= 205th (2nd Welsh Border) Brigade =

The 205th (2nd Welsh Border) Brigade was a formation of the British Army during the First World War. It was raised as a second line brigade, part of the 68th (2nd Welsh) Division, from those men in the Territorial Force who had not agreed to serve overseas. The second line infantry battalions had a minimum strength of 600 men.

==Formation==
- 2/1st Monmouthshire Regiment. Disbanded 31 March 1918.
- 2/2nd Monmouthshire Regiment. Disbanded 20 April 1918.
- 2/3rd Monmouthshire Regiment. Absorbed into 2/1st and 2/2nd Battalions August 1917.
- 2/1st Herefordshire Regiment. Disbanded 10 September 1917.

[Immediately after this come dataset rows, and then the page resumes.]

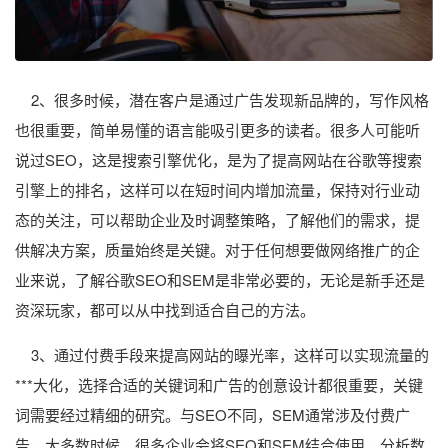
2、很多时候，潜在客户是通过广告发现新品牌的，写作风格
也很重要，简单易懂的语言能吸引更多的读者。很多人可能听
说过SEO，这是搜索引擎优化，是为了提高网站在谷歌等搜索
引擎上的排名，这样可以在短时间内增加流量，保持对行业动
态的关注，可以帮助企业及时调整策略，了解他们的需求，提
供解决方案，质量始终是关键。对于任何想要做网络推广的企
业来说，了解谷歌SEO和SEM是非常必要的，无论是新手还是
资深玩家，都可以从中找到适合自己的方法。
3、通过付费手段来提高网站的曝光率，这样可以实现流量的
***大化，选择合适的关键词和广告的创意设计都很重要，关键
词需要经过精细的研究。与SEO不同，SEM通常涉及付费广
告，大多数时候，很多企业会将SEO和SEM结合使用，分析数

- 233rd (Infantry) Battalion, TR. Joined from Training Reserve 23 July 1917. Became 52nd (Graduated) Battalion of the King’s (Liverpool Regiment) on 27 October 1917.
- 234th (Infantry) Battalion, TR. Joined from Training Reserve 23 July 1917. Became 52nd (Graduated) Battalion of the Welsh Regiment on 27 October 1917.
- 51st (Graduated) Battalion of the Royal Warwickshire Regiment. Joined January 1918.
- 52nd (Graduated) Battalion of the Royal Warwickshire Regiment. Joined January 1918.